QUOTED PASSAGE:
✍️✍️Configuring Hadoop cluster using Ansible:

4 min readJan 7, 2021

What is Hadoop??

Hadoop is an Apache open-source framework written in java that allows distributed processing of large datasets across clusters of computers using simple programming models. The Hadoop framework application works in an environment that provides distributed storage and computation across clusters of computers. Hadoop is designed to scale up from a single server to thousands of machines, each offering local computation and storage.

What is NameNode?

NameNode stores all the information of the datanodes. When client stores data on DataNode ,NameNode gives the location of the data to the client.

What is a Data Node?

Data Node, also known as SlaveNode/EdgeNode. Data Nodes store data in a Hadoop cluster and is the name of the daemon that manages the data. File data is replicated on multiple Data Nodes for reliability and so that localized computation can be executed near the data.

For detailed understanding of hadoop cluster you can refer my below blog on hadoop.

MATERIAL SUPPLIED:
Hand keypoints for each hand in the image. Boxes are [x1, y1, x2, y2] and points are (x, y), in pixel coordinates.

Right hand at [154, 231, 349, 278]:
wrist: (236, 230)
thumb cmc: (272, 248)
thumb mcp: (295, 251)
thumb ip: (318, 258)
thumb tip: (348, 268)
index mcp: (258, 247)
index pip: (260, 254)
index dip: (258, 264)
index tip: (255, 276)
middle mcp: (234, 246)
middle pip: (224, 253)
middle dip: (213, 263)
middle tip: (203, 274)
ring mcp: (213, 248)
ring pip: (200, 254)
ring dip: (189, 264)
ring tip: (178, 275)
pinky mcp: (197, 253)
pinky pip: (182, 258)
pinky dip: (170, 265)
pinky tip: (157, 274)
==
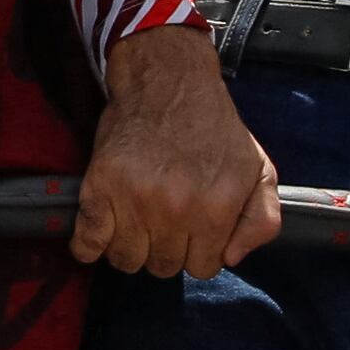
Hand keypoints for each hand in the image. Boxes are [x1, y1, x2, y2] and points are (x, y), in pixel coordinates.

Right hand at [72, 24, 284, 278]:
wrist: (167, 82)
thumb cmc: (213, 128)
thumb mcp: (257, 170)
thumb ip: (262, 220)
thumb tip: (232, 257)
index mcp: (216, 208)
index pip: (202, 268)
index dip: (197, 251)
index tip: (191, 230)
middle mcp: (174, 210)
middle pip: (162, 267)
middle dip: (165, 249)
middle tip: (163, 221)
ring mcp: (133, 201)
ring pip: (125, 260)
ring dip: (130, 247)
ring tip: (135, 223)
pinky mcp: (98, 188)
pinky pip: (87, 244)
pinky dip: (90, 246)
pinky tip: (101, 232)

REQUIRED TASKS:
[a] In the Hadoop cluster article, rewrite the paragraph beginning "Hadoop is an Apache open-source framework" as a short bulleted list that keeps its main facts.
[b] Write the next part of the Hadoop cluster article, picking up right after its final sentence.

ANSWERS TO THE PROBLEMS:
[a]
- Hadoop is an open-source Apache framework written in Java.
- It uses simple programming models to process large datasets in a distributed way across clusters of computers.
- It provides distributed storage and computation across those clusters.
- It scales from a single server to thousands of machines, each with its own local computation and storage.

[b]
https://jyotisp710.medium.com/understanding-the-working-of-hadoop-cluster-410c8102766e?sk=074e9af4705d595a56cf15bb75c1d444

Redhat Ansible

Ansible is an open-source automation tool, or platform, used for IT tasks such as configuration management, application deployment, intra-service orchestration, and provisioning. Automation is crucial these days, with IT environments that are too complex and often need to scale too quickly for system administrators and developers to keep up if they had to do everything manually. Automation simplifies complex tasks, not just making developers’ jobs more manageable but allowing them to focus attention on other tasks that add value to an organization. In other words, it frees up time and increases efficiency. And Ansible, as noted above, is rapidly rising to the top in the world of automation tools. Let’s look at some of the reasons for Ansible’s popularity.

Here we will configure the hadoop cluster with the help of Ansible.

Ansible Playbook

Playbooks are the files where the Ansible code is written. Playbooks are written in YAML format. YAML stands for Yet Another Markup Language. Playbooks are one of the core features of Ansible and tell Ansible what to execute. They are like a to-do list for Ansible that contains a list of tasks.

Playbooks contain the steps which the user wants to execute on a particular machine. Playbooks are run sequentially. Playbooks are the building blocks for all the use cases of Ansible.

So lets start…………..

Here, we need the inventory file which consists of IPs of systems which we have to configure as namenode and datanode.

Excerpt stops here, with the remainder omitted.